» THE PROBLEM: From the listing below, pull out every line that contains the string "isAutoPay", and copy those lines. Count a line only if its letters match that string in case.

DATA TO EXAMINE below:

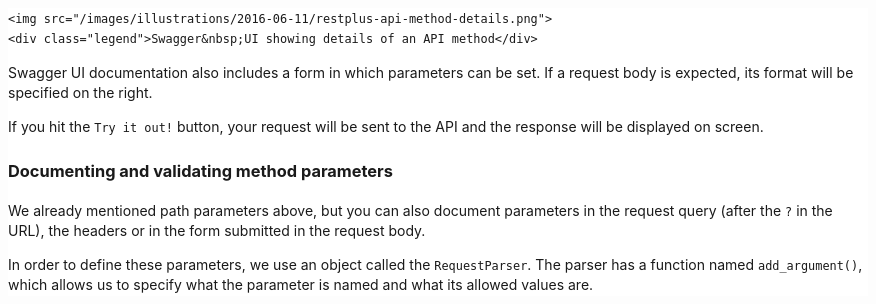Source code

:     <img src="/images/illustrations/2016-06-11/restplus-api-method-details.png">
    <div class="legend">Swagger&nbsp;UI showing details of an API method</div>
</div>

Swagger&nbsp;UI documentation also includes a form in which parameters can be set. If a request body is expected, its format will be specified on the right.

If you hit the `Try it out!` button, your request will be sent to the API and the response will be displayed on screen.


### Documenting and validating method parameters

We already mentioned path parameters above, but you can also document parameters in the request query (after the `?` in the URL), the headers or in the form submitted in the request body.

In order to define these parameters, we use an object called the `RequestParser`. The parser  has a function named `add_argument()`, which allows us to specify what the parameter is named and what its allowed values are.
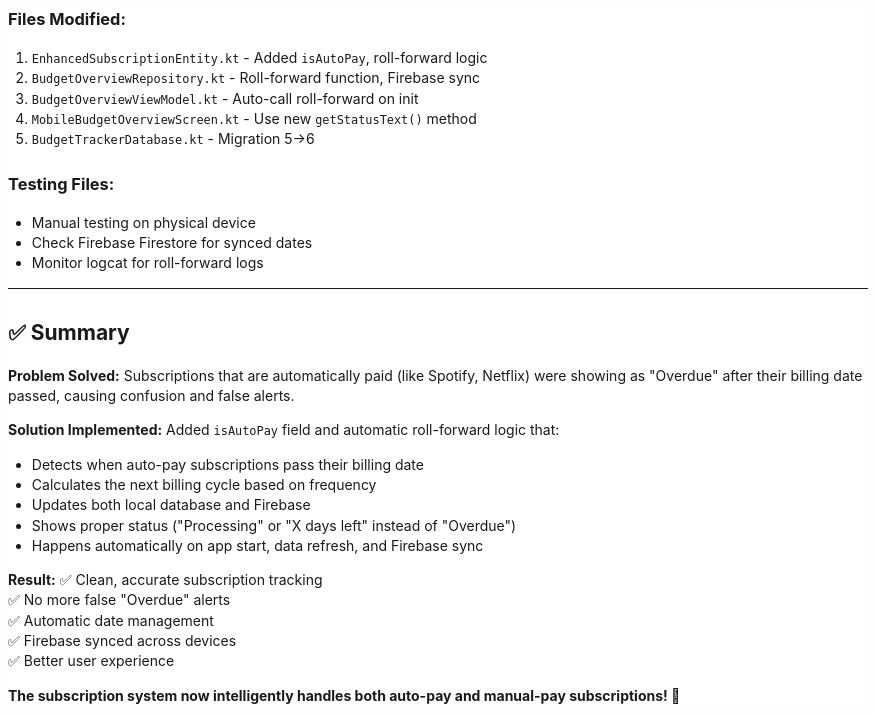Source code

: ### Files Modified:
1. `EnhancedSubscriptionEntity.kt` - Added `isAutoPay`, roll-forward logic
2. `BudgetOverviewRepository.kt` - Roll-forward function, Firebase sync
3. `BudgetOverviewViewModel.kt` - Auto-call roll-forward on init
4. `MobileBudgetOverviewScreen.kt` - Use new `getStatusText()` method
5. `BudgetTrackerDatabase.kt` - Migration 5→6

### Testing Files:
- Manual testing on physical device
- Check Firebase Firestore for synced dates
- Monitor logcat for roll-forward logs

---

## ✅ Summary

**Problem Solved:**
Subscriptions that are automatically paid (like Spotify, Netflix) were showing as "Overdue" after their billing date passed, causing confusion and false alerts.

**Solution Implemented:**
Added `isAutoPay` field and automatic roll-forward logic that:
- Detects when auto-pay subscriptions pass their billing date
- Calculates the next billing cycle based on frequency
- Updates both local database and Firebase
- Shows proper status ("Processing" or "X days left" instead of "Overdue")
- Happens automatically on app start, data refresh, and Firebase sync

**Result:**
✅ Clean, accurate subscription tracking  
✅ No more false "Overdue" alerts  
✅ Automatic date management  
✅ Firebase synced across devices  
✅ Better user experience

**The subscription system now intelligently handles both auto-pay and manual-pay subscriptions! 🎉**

End of DATA TO EXAMINE.

» SOLUTION TO THIS TASK:
1. `EnhancedSubscriptionEntity.kt` - Added `isAutoPay`, roll-forward logic
Added `isAutoPay` field and automatic roll-forward logic that:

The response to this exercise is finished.